The success or failure of the eurozone is not an outcome determined by some procedural roadblock thrown up by Cameron, no, it is a visceral and emotional argument to decide who YOU consent to act in YOUR name on the understanding that YOU will be bound by the consequences of THEIR actions.
You are a clever chap, beavering away at the bedrock of economic wonkery and no doubt with a bright future ahead of you, but do not lose sight of the fact that you are spared a pitchfork in the gut when you demand 22% of my earnings only because I have consented to give that money to you. Remove that consent and you have created the conditions for insurrection.
The eurozone is free to make those difficult decisions listed above, regardless of the participation of Britain in whatever treaty emerges, and if Germany (or anyone else) refuses to step aboard the good-ship federal-union with the excuse it is procedurally impossible, i’m afraid it is entirely because their people won’t consent for them to do so.
Procedure has never been allowed to stand in the way of ever-deeper-union.

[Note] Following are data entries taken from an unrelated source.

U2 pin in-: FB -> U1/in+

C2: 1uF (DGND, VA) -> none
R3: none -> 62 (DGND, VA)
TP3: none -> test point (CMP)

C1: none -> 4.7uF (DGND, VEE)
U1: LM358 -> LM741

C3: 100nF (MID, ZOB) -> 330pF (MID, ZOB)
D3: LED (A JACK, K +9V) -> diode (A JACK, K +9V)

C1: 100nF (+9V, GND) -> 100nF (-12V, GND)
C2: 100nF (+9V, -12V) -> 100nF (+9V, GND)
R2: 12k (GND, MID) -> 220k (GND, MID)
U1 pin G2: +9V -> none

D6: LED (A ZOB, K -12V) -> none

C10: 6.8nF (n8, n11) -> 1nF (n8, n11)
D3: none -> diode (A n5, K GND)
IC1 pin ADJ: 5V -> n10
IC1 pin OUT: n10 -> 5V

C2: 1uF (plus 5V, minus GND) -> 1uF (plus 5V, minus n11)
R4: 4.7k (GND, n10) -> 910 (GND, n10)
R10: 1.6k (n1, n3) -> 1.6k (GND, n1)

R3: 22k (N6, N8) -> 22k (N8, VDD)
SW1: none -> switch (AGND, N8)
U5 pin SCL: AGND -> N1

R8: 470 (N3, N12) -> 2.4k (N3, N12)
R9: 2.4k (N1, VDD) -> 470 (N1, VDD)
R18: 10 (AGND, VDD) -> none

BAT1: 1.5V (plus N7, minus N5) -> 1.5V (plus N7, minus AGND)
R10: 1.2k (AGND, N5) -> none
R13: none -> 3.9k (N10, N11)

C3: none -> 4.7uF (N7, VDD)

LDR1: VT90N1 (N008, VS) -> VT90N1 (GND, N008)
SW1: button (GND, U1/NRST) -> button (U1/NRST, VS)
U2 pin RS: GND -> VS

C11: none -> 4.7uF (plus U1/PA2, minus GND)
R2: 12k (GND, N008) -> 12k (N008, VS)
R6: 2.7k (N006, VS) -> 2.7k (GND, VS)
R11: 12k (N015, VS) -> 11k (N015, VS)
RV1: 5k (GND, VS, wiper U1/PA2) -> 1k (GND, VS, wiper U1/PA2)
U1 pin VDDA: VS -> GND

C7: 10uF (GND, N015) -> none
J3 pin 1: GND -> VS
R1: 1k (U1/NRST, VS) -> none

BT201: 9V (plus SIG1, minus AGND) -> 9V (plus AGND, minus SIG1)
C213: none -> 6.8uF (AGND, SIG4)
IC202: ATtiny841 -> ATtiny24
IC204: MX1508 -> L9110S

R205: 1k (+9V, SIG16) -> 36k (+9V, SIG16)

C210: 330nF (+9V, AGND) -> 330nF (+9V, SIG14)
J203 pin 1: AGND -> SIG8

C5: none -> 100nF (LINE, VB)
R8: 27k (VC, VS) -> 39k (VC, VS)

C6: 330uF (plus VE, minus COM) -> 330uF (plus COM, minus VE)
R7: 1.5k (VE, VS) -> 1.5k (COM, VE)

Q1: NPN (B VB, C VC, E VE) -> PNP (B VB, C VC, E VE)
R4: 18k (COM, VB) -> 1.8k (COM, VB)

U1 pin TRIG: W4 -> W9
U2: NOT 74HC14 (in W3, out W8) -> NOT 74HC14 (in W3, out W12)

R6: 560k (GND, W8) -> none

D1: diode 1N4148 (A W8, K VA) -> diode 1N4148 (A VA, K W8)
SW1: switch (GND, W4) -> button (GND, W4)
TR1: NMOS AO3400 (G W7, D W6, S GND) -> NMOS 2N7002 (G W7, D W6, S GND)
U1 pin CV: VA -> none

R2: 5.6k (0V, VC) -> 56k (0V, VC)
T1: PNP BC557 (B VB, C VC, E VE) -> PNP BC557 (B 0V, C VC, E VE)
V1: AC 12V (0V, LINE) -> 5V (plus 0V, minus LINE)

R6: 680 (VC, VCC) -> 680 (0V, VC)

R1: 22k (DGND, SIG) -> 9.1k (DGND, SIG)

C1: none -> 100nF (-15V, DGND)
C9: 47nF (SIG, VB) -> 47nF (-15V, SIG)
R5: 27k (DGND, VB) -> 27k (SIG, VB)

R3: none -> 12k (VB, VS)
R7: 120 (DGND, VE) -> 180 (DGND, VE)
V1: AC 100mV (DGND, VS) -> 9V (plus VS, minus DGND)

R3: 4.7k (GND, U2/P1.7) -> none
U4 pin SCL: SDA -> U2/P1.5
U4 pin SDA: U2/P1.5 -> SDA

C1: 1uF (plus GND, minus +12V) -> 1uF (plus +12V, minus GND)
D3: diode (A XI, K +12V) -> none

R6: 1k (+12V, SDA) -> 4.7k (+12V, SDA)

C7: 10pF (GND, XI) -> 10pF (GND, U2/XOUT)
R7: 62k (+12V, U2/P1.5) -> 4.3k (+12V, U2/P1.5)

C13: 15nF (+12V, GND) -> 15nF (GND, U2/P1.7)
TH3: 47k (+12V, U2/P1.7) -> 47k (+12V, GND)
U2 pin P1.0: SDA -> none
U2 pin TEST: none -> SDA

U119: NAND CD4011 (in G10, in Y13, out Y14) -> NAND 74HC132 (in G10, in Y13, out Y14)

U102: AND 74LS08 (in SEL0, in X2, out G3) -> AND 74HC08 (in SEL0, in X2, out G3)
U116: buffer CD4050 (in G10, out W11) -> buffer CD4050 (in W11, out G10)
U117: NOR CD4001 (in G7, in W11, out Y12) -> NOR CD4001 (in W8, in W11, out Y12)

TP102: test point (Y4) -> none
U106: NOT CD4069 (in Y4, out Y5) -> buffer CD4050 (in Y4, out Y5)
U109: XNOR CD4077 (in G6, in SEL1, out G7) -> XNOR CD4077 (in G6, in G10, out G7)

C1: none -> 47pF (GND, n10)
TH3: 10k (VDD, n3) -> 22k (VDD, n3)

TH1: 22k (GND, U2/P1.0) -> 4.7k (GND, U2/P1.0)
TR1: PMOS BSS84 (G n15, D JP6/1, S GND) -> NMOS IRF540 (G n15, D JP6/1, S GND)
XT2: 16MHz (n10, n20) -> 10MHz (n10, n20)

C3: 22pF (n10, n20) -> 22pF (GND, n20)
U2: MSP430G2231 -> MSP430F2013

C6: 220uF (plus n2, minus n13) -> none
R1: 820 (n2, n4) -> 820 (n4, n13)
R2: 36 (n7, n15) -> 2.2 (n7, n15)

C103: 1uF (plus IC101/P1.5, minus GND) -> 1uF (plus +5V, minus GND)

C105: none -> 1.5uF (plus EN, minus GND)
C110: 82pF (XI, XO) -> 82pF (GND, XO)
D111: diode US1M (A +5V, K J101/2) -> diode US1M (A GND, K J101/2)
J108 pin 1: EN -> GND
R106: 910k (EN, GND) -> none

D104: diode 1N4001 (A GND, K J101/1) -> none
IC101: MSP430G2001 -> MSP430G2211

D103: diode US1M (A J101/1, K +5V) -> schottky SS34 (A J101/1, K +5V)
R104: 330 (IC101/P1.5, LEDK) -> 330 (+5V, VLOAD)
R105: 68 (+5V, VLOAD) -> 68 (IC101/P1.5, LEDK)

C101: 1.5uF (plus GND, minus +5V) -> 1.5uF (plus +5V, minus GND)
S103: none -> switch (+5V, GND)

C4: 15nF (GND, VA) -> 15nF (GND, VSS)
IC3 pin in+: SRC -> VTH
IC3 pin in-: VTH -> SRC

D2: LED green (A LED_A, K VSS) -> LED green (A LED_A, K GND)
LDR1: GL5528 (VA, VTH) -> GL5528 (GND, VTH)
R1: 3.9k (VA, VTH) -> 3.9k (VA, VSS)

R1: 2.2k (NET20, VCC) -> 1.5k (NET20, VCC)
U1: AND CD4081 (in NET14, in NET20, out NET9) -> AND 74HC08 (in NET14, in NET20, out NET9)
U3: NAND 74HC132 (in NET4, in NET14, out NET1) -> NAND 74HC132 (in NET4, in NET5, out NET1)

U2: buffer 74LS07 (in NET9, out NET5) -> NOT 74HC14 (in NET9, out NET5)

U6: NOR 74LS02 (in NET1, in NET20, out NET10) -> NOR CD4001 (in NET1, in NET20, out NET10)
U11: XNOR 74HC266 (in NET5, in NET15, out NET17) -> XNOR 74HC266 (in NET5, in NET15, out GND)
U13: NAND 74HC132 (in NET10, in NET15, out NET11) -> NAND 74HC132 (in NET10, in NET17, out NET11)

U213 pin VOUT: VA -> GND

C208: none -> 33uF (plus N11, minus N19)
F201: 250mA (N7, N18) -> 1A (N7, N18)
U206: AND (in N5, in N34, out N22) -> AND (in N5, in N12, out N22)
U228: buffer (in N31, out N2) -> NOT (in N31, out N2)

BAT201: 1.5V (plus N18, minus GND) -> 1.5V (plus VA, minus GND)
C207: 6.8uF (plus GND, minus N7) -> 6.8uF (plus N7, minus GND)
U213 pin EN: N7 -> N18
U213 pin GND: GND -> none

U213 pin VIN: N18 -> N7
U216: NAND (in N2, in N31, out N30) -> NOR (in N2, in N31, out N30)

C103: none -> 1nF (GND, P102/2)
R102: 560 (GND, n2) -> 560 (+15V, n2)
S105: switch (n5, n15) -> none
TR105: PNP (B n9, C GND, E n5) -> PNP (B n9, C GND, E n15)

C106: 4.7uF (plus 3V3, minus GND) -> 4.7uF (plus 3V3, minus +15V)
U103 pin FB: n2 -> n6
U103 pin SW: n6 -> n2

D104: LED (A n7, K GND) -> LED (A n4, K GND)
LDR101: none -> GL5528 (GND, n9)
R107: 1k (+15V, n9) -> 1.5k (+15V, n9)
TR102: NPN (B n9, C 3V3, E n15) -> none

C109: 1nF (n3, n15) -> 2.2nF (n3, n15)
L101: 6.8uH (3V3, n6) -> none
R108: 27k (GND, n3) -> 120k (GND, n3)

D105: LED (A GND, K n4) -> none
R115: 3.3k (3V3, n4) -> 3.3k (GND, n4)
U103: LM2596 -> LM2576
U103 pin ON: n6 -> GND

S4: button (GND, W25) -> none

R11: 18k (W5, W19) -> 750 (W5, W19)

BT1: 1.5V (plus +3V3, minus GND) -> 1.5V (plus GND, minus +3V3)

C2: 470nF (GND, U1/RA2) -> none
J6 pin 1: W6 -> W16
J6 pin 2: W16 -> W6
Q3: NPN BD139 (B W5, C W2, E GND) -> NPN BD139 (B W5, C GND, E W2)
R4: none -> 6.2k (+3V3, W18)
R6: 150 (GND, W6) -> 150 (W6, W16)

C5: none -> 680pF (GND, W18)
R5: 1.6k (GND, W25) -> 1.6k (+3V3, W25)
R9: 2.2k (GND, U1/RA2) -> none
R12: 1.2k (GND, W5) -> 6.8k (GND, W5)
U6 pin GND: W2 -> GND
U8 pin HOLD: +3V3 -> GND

Jeditbeeftrix, I’m not sure whether I can say this more clearly but you are right that Cameron’s veto was not the defining reason why the Euro may or may not collapse. The democratic accountability you refer to and the continuing catalogue of errors from Merkel etc are far more important reasons. However, Cameron’s veto has led the crisis into serious legal uncertainty as the whole process could be stopped in the ECJ, it could involve a treaty between the 26 and the 27 (would Cameron have a referendum on that?) and it undermines the roles of the ECJ, Commission and Parliament, if they will be able to play one at all. These are not minor procedural issues but huge uncertainties that question the entire credibility of the exercise and, as we have seen, the markets have a good nose for inadequate solutions. I’m not saying ‘procedure’ will inevitably stand in the way of an ever deepening Union but it could lead to more imperfect solutions in whatever results.
There is also the point that moving the system outside of the existing treaties means the only directly elected institution in the EU, the Parliament, will probably have a reduced role.
As I’m sure you would point out, the Parliament has not provided the strong link between the people and the European process. This is for a number of reasons which I won’t explore here and as I said in an earlier reply, I believe the democratic accountability of the EU must improve to allow each citizen to respond to the scenarios and grievances which you outline above. Each country will have its own process for ratifying the new treaty whether through its Parliament or a referendum and people will express their views and this could, indeed, stop the whole process in its tracks.
However, you pre-suppose the judgement that they will give when you’re better off to let them use their pitchforks themselves.